TRECHO CITADO:

_ _ _ _ _ _ _

Helena Theodoro: a força de Iansã em defesa da cultura afro-brasileira

Nascida em 1943, no Rio de Janeiro, a tijucana é referência na pesquisa sobre cultura negra, carnaval, samba e religiões de matriz africana

Por Semayat S. Oliveira

21|12|2022

Alterado em 22|12|2022

Em agosto de 2022 a comedoria do Sesc Pompeia, em São Paulo (SP), reuniu artistas e pensadoras do samba vindas de diferentes estados do país como Minas Gerais, Rio de Janeiro, e Paraná, para homenagear Helena Theodoro, uma das principais intelectuais pesquisadoras do assunto.

A programação “Massembas de Ialdês: celebrando o legado de Helena Theodoro”,  aconteceu em seis encontros, durante três semanas seguidas, e integrou o “Dossiê da Diáspora – Presença e resistência negra no mundo”, iniciativa  do Sesc Pompeia que, a partir de um olhar para a diáspora africana, apresenta uma série de ações evidenciando a influência do povo negro nas ciências, cultura e artes ao redor do mundo.

Maitê Freitas, pesquisadora, jornalista e produtora cultural, foi a curadora responsável pela realização do encontro. A dinâmica aplicada ao evento, chamada samba-conversação, foi idealizada por ela e tem origem no projeto Samba Sampa, nascido em 2012 como uma forma de disseminar, refletir e reunir um acervo vivo e orgânico do samba. 

“Eu vi a palavra “massembas” no dicionário bantu do Nei Lopes há muitos anos”, conta a pesquisadora. “Samba, semba, dissemba e massemba fazem parte de uma mesma raiz, o mesmo tronco linguístico, e trazem a ideia de encontro. Então, temos samba como reunião, a dissemba como essa disseminação e a massemba como esse lugar de encontro”, explica Maitê.

_ _ _ _ _ _ _

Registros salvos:
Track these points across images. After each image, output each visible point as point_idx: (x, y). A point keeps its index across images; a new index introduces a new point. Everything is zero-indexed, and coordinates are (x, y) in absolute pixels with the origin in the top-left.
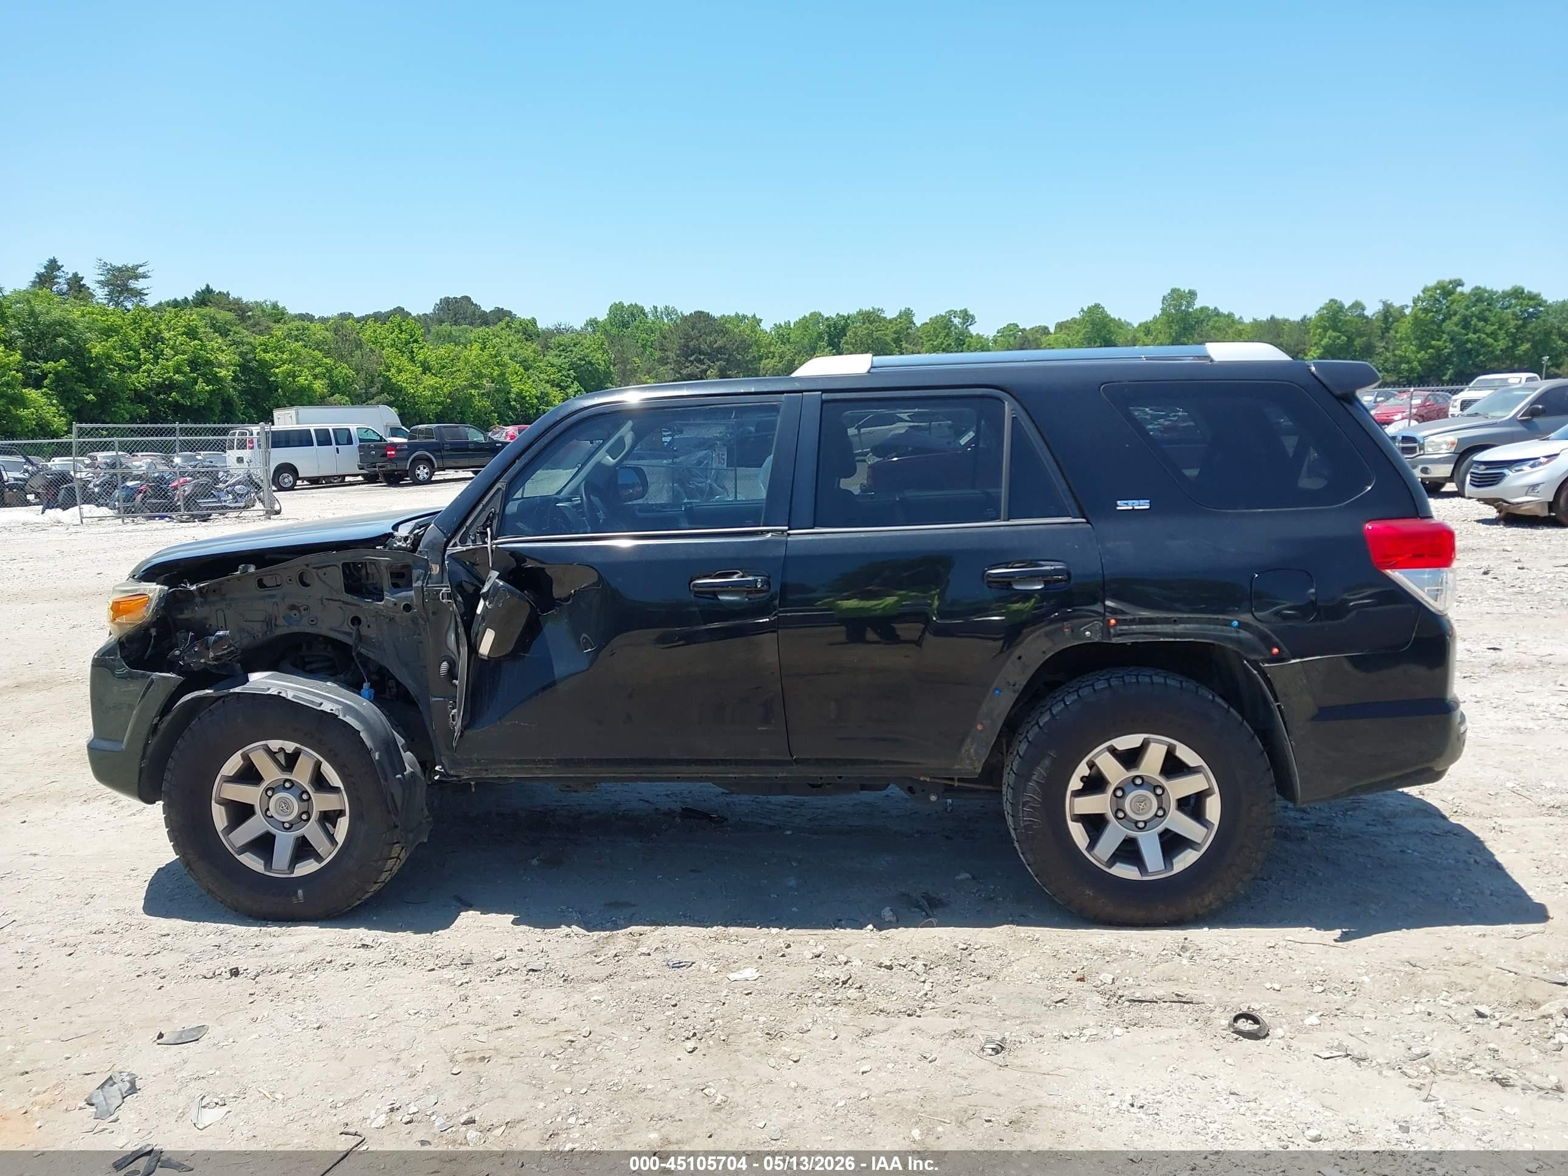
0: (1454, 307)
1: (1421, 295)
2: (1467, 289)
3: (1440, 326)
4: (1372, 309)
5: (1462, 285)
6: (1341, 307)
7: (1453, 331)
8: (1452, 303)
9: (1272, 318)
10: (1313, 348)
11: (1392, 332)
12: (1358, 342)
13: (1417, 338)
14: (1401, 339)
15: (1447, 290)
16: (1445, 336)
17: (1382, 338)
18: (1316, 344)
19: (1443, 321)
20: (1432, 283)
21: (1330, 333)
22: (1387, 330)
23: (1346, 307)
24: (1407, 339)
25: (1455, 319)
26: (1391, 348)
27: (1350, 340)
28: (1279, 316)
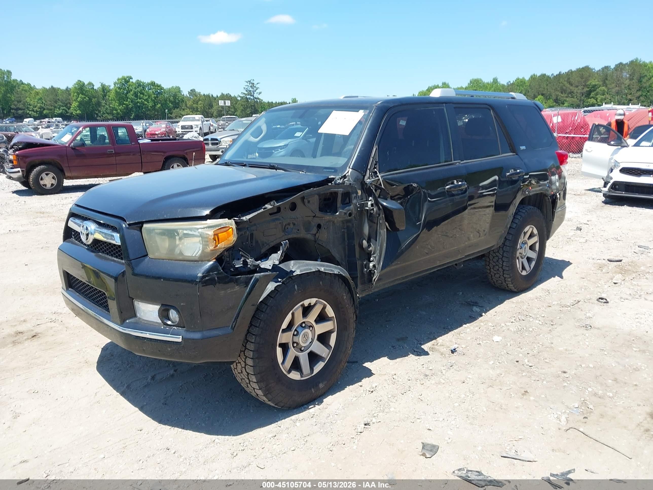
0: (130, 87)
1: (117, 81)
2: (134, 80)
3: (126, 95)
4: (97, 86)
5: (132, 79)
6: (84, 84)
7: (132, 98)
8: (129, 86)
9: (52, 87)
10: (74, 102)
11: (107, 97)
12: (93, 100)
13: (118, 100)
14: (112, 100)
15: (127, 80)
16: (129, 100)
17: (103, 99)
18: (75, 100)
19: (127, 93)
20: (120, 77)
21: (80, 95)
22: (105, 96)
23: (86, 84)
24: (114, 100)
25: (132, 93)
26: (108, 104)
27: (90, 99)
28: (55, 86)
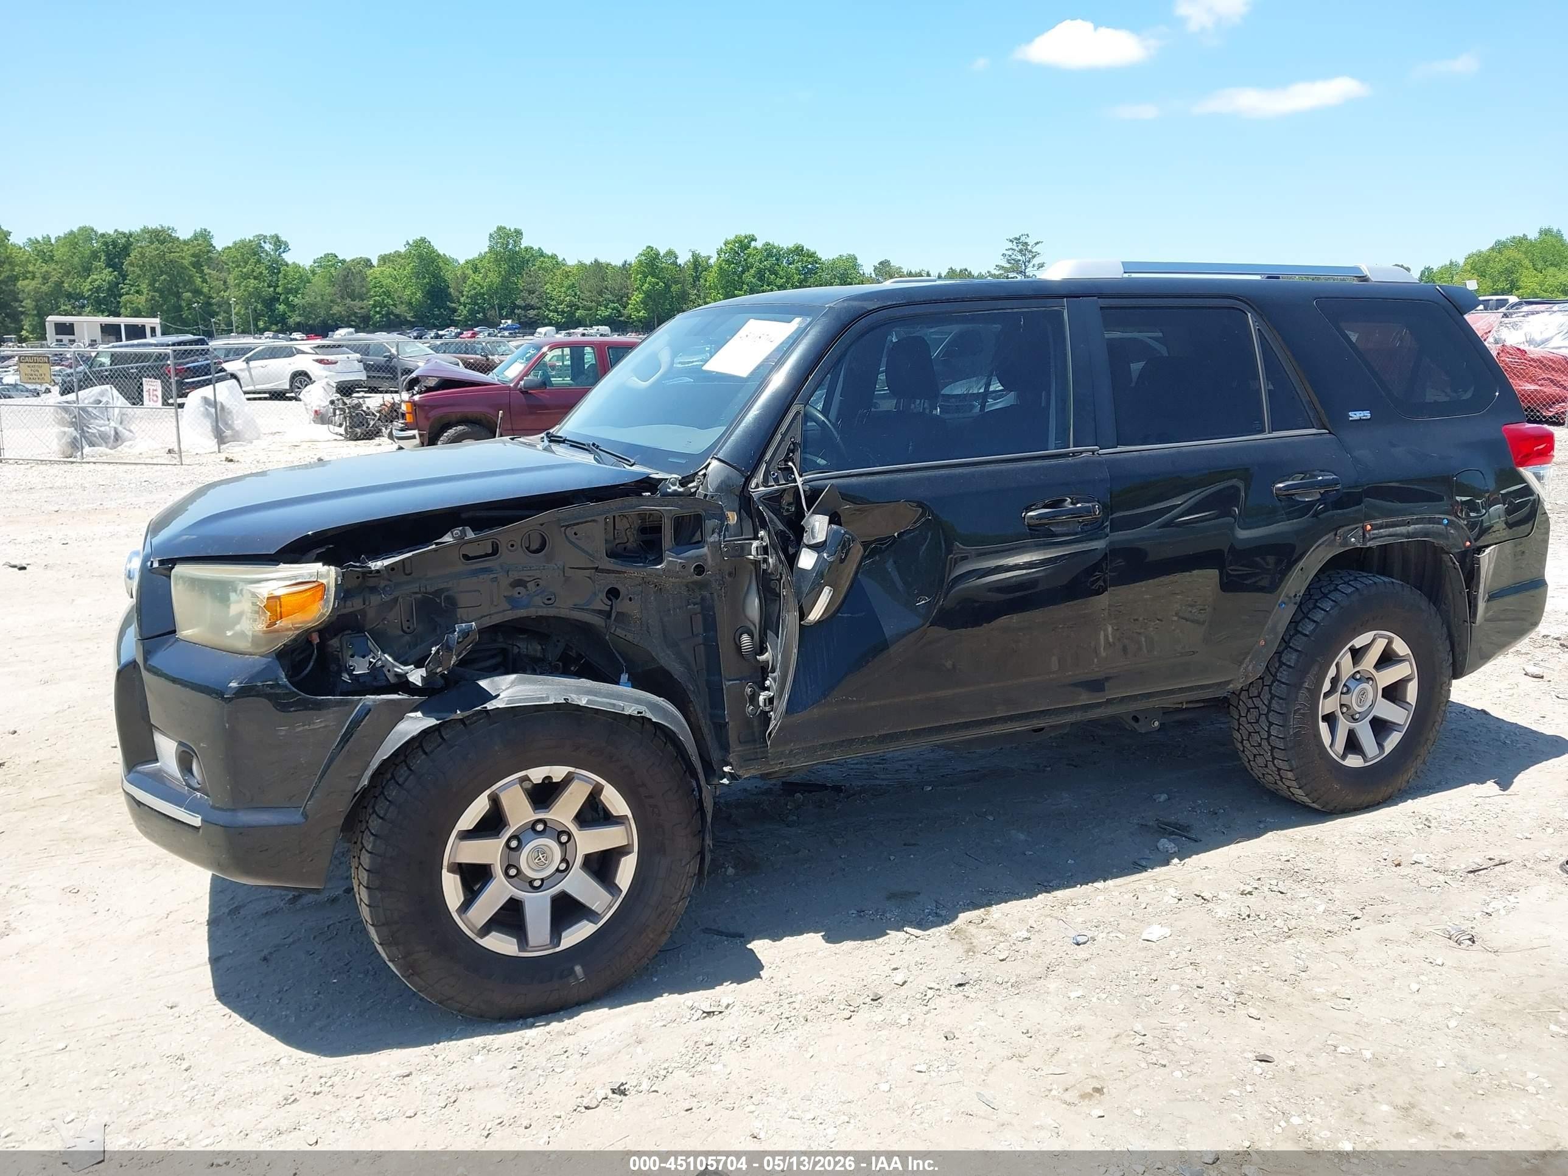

_ _ _ _ _ _ _

INSTRUÇÕES:
1/ Imprima, do texto sobre Helena Theodoro, o trecho que vai de "Em agosto de" até "redor do mundo.".
2/ Responda com base no texto sobre Helena Theodoro:
(a) Em que ano Helena Theodoro nasceu?
(b) Em quantos encontros aconteceu a programação "Massembas de Ialdês"?
(c) Em que ano nasceu o projeto Samba Sampa?

RESPOSTAS ESPERADAS:
1/
Em agosto de 2022 a comedoria do Sesc Pompeia, em São Paulo (SP), reuniu artistas e pensadoras do samba vindas de diferentes estados do país como Minas Gerais, Rio de Janeiro, e Paraná, para homenagear Helena Theodoro, uma das principais intelectuais pesquisadoras do assunto.

A programação “Massembas de Ialdês: celebrando o legado de Helena Theodoro”,  aconteceu em seis encontros, durante três semanas seguidas, e integrou o “Dossiê da Diáspora – Presença e resistência negra no mundo”, iniciativa  do Sesc Pompeia que, a partir de um olhar para a diáspora africana, apresenta uma série de ações evidenciando a influência do povo negro nas ciências, cultura e artes ao redor do mundo.

2/
(a) Em 1943.
(b) Em seis encontros.
(c) Em 2012.